Given records below:

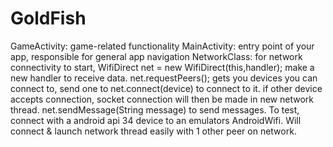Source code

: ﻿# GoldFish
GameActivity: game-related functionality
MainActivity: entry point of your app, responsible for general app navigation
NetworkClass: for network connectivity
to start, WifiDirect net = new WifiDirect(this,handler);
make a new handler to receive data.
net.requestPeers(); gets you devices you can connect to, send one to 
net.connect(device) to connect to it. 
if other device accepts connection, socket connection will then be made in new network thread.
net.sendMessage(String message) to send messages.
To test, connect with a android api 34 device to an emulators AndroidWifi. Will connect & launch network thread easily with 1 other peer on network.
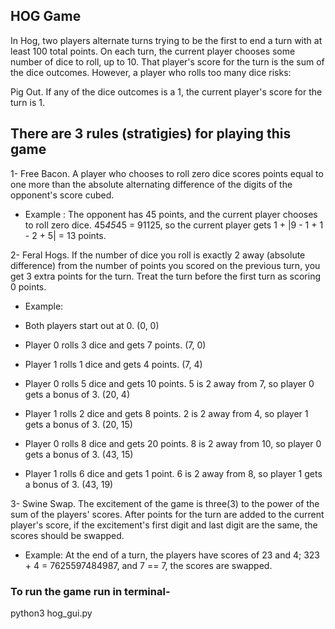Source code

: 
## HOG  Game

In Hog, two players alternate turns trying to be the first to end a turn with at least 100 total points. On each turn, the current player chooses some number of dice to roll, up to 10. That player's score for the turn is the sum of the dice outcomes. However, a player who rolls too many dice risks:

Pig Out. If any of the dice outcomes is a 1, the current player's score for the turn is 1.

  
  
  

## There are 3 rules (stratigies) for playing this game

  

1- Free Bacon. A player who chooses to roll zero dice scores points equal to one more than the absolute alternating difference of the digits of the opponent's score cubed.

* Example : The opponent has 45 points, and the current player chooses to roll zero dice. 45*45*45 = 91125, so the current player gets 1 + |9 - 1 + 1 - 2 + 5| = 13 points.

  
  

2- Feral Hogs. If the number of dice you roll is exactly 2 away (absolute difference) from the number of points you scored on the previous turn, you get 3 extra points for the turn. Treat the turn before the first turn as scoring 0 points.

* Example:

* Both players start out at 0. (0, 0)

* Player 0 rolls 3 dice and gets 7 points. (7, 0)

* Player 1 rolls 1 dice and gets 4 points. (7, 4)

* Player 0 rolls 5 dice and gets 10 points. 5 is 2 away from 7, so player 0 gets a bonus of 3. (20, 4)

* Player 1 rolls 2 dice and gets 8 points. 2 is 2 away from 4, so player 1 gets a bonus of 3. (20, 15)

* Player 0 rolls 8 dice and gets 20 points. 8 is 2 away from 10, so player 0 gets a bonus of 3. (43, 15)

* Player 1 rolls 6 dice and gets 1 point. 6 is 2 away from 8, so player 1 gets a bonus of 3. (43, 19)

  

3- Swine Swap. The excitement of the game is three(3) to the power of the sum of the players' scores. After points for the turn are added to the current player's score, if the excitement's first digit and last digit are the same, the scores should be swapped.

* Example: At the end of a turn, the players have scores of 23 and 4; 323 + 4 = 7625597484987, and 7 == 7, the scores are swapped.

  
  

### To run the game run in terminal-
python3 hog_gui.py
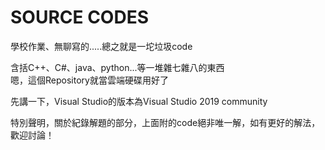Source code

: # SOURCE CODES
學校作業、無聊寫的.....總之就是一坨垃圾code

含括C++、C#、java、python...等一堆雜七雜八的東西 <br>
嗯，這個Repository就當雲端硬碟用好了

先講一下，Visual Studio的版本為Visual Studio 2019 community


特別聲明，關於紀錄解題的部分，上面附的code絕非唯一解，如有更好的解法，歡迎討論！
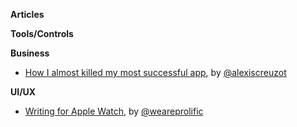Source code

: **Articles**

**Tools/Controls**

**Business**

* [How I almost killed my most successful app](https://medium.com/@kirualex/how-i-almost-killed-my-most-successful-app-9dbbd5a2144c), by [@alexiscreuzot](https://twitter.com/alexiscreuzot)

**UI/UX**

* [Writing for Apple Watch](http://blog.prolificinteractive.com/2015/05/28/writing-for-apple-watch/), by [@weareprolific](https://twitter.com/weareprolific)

End of Given records.
Given records below:

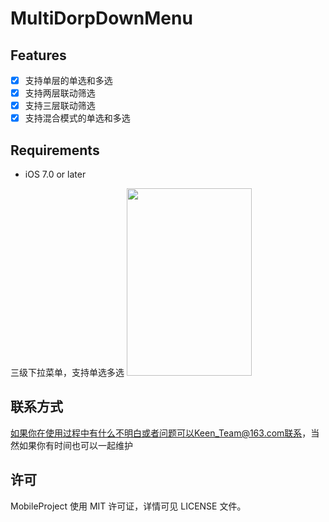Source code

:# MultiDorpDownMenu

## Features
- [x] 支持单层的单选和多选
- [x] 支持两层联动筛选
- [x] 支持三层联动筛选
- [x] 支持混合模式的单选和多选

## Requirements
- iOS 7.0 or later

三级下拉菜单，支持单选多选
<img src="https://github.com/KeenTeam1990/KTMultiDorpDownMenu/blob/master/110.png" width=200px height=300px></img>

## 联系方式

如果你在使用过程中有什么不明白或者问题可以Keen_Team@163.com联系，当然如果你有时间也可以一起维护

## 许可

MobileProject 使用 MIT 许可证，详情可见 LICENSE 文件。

End of Given records.
Given records below:

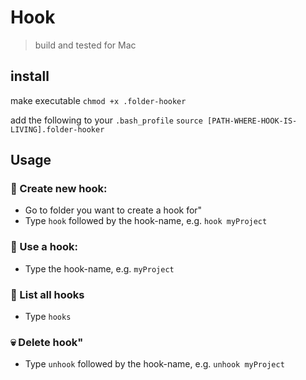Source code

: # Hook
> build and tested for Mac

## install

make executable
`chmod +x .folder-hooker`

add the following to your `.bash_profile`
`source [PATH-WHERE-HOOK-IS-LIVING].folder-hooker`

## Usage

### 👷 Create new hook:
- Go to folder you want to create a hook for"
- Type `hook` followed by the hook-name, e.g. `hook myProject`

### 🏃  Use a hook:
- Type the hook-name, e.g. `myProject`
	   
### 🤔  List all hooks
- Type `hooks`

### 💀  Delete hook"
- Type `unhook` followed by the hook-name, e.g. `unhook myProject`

End of Given records.

**What needs to be done:**
Please reproduce, word for word, the stretch of the records above from the line containing "1- Free Bacon." through the line containing "5| = 13 points.".

**Solution for this problem:**
1- Free Bacon. A player who chooses to roll zero dice scores points equal to one more than the absolute alternating difference of the digits of the opponent's score cubed.

* Example : The opponent has 45 points, and the current player chooses to roll zero dice. 45*45*45 = 91125, so the current player gets 1 + |9 - 1 + 1 - 2 + 5| = 13 points.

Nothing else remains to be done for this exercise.